The undue mobility occurs in the great majority of cases in females, and it is usually on the right side (in the proportion of 152: 12; see Newman). Its frequency in women is ascribed to the disturbances produced by pregnancy, and also to the wearing of stays. The relations of the right kidney to the liver and ascending colon probably account for the greater frequency on this side. The heavy liver, especially when pushed downwards by stays, may dislocate the kidney, and the ascending colon is more loosely attached on the right side of the abdomen than is the descending colon on the left. Rapid emaciation, by diminishing the pad formed by the fatty capsule, is not an infrequent cause. It is stated that there may be a local diminution of the fat in the capsule.
Floating kidney is, strictly, a kidney with a meso-nephron. The peritoneum covers both surfaces of the organ, and forma a mesentery which contains the vessels. This form is excessively rare, and its existence has been denied by some. It is of congenital origin. The degree of mobility is not greater than in many cases of movable kidney, and the two conditions are scarcely distinguishable during life.

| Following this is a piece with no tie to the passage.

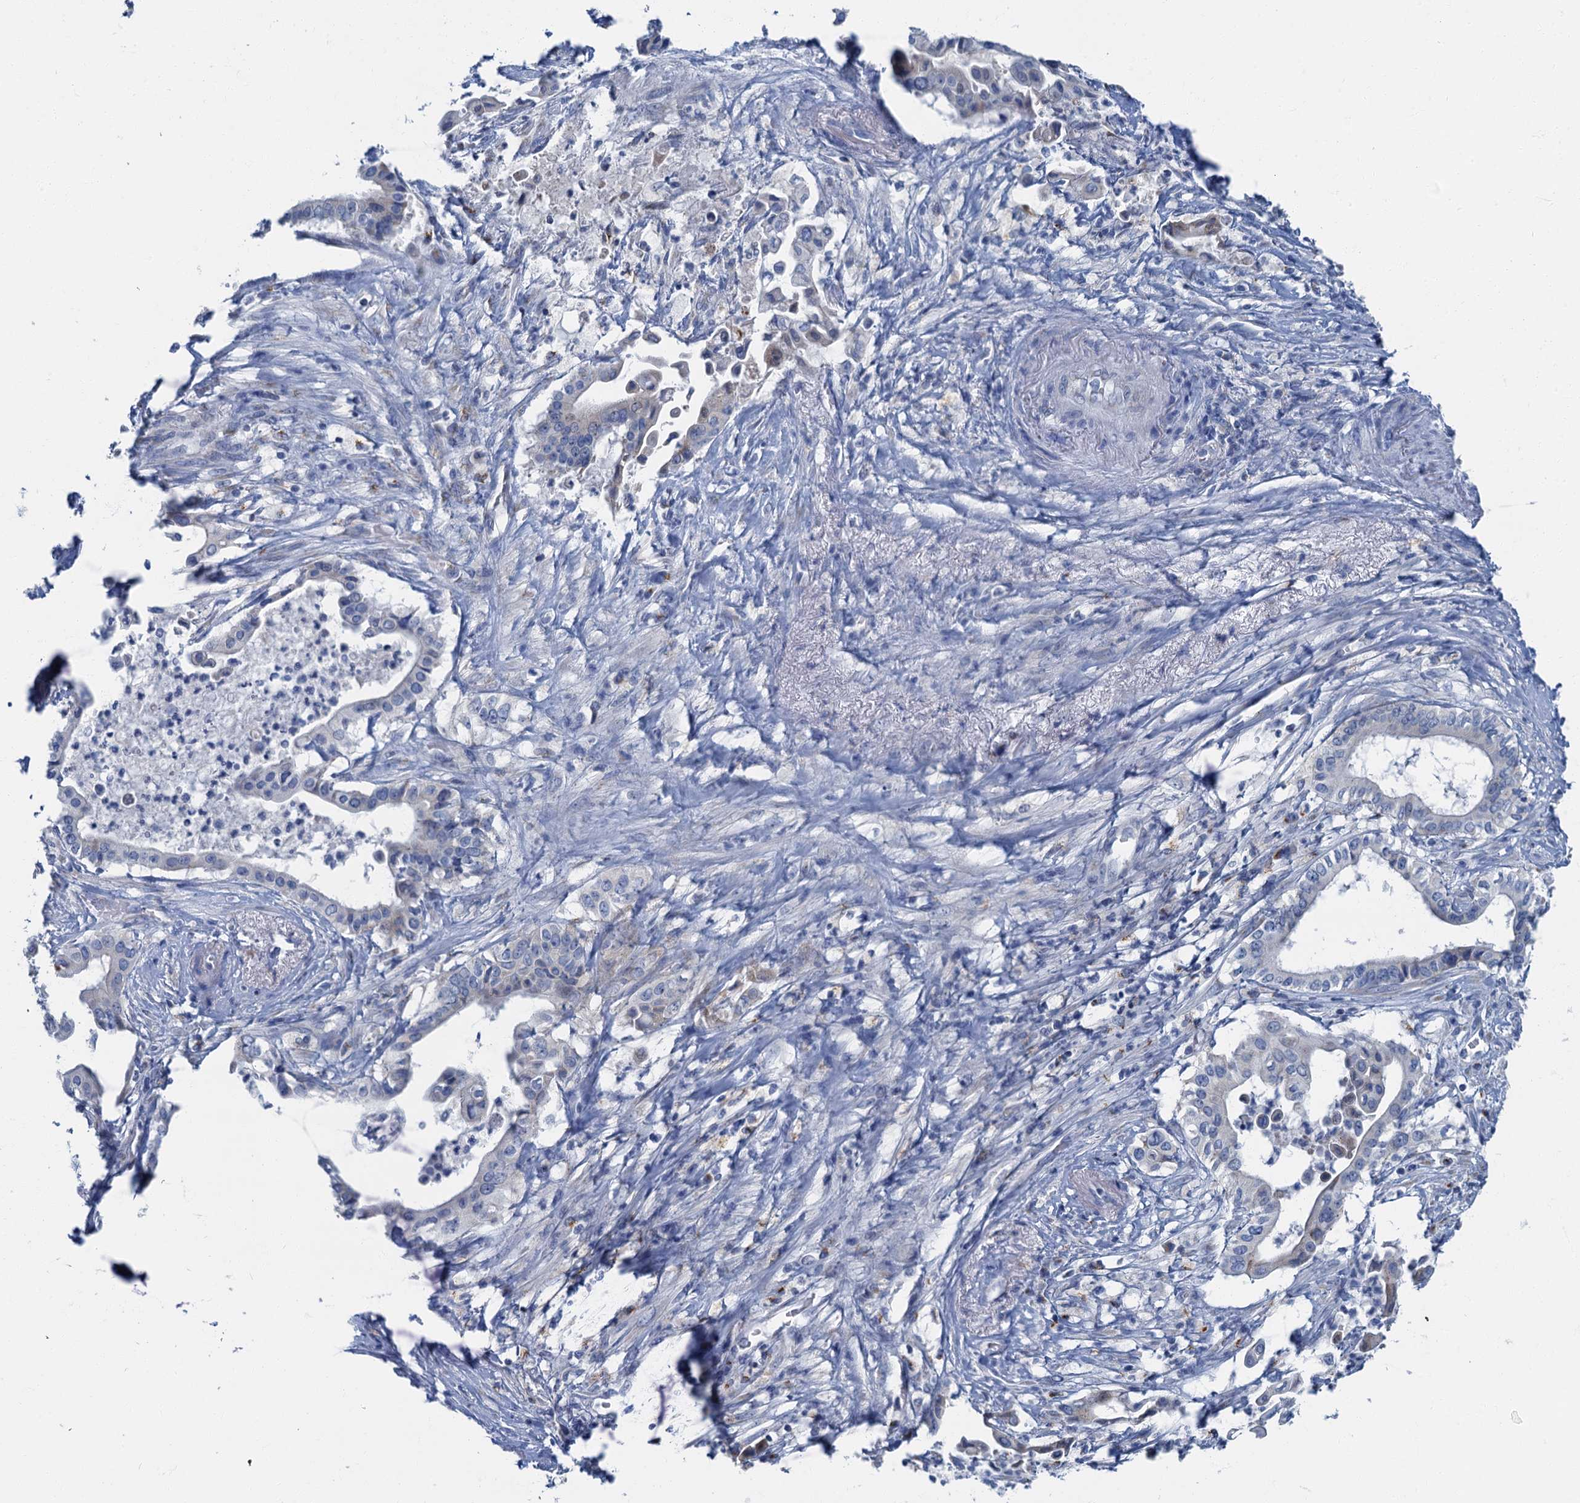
{"staining": {"intensity": "weak", "quantity": "<25%", "location": "cytoplasmic/membranous"}, "tissue": "pancreatic cancer", "cell_type": "Tumor cells", "image_type": "cancer", "snomed": [{"axis": "morphology", "description": "Adenocarcinoma, NOS"}, {"axis": "topography", "description": "Pancreas"}], "caption": "A histopathology image of pancreatic adenocarcinoma stained for a protein exhibits no brown staining in tumor cells. Brightfield microscopy of IHC stained with DAB (3,3'-diaminobenzidine) (brown) and hematoxylin (blue), captured at high magnification.", "gene": "LYPD3", "patient": {"sex": "female", "age": 77}}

The movable kidney is not very liable to secondary changes, although sometimes the abnormal position interferes with the flow through the ureter, and leads to hydronephrosis, or even inflammation of the pelvis. Of more importance is the fact that by dragging there may be serious nervous disturbances in the form of excruciating cramps. The kidney may, however, be movable without any such nervous symptoms presenting themselves.